Miller, que participou do estudo liderado por Sander van der Kaars da Universidade Monash, disse que o núcleo de sedimentos permitiu aos cientistas olhar para trás no tempo, neste caso mais de 150 mil anos, abrangendo o último ciclo glacial total da Terra. Esporos fúngicos de esterco de mamíferos foram abundantes nas camadas do sedimento de 150 mil anos atrás até cerca de 45 mil anos atrás, quando eles entraram em um declinio, disse Miller, um professor do Departamento de Ciências Geológicas.

“A abundância desses esporos é uma boa evidência para um grande número de grandes mamíferos na paisagem australiana do sudoeste até cerca de 45 mil anos atrás”, disse ele. “Então, em uma janela de tempo que durou apenas alguns milhares de anos, e a população da megafauna desmoronou”.

Um artigo sobre o assunto foi publicado on-line em janeiro na revista Nature Communications.

A coleção australiana de megafauna, cerca de 50 mil anos atrás, incluía cangurus de 1.000 libras (453 kilos), wombats de 2 toneladas, lagartos de 7 metros e meio de comprimento, pássaros não-voadores de 400 libras (180 kilos), leões-marsupiais de 300 libras (136 kilos) e tartarugas de tamanho de fuscas-Volkswagen. Mais de 85% dos mamíferos, pássaros e répteis da Austrália que pesam mais de 100 quilos foram extintos logo após a chegada dos primeiros seres humanos, disse Miller.

O núcleo de sedimentos oceânicos mostrou que o sudoeste é uma das poucas regiões no continente australiano que tinha densas florestas há 45 mil anos anos e hoje, tornando-se um viveiro para a biodiversidade, disse Miller, também diretor associado do Instituto CU Boulder do Ártico e da Alpine Research .

“É uma região com algumas das primeiras evidências de seres humanos no continente, e onde esperamos que muitos animais tenham vivido”, disse Miller. “Devido à densidade de árvores e arbustos, poderia ter sido um de seus últimos refúgio cerca de 45 mil anos atrás. Não há evidência de mudança climática significativa durante o tempo da extinção megafauna”.

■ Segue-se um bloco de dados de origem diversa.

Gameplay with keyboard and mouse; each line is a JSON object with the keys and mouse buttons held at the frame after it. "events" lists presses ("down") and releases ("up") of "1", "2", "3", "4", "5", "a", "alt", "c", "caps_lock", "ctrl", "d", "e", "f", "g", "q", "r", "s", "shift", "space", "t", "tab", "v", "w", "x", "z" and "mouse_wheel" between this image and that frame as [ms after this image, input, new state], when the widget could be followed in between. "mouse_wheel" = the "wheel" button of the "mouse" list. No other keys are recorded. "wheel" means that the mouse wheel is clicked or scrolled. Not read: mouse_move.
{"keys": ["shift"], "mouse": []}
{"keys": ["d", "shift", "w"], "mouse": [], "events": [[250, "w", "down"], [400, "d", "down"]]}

Os cientistas vêm debatendo as causas das extinções de megafaunas australianas há décadas. Alguns afirmam que os animais não poderiam ter sobrevivido a mudanças no clima, incluindo uma mudança há cerca de 70 mil anos, quando grande parte da paisagem do sudoeste da Austrália passou de um ambiente de floresta de eucaliptos para uma paisagem árida, com vegetação escassa.

Outros sugeriram que os animais foram caçados à extinção pelos primeiros imigrantes da Austrália que haviam colonizado a maior parte do continente há 50 mil anos, ou uma combinação de excesso de caça e mudança climática, disse Miller.

Miller disse que a extinção pode ter sido causada por “imperceptível exagero”. Um estudo realizado em 2006 por pesquisadores australianos indica que mesmo a caça de baixa intensidade da megafauna australiana – como a morte de um mamífero juvenil por pessoa por década – poderia ter resultado na extinção de uma espécie em apenas algumas centenas de anos.

“Os resultados deste estudo são de interesse significativo em todas as comunidades arqueológicas e de ciências da Terra e para o público em geral que permanecem fascinados pela coleção de animais gigantes agora extintos que percorreram o planeta – e a causa de sua extinção – como nossa própria espécie começou Sua persistente colonização da Terra”, disse van der Kaars.

Em 2016 Miller usou cascas de ovo queimadas de pássaro de 400 libras (180 kilos), Genyornis, como a primeira evidência direta de que os seres humanos realmente predaram a megafauna australiana.

O novo estudo também incluiu o professor de pesquisa Scott Lehman do INSTAAR. O estudo foi financiado em parte pela Fundação Nacional de Ciências dos EUA e pela Fundação Alemã de Pesquisa.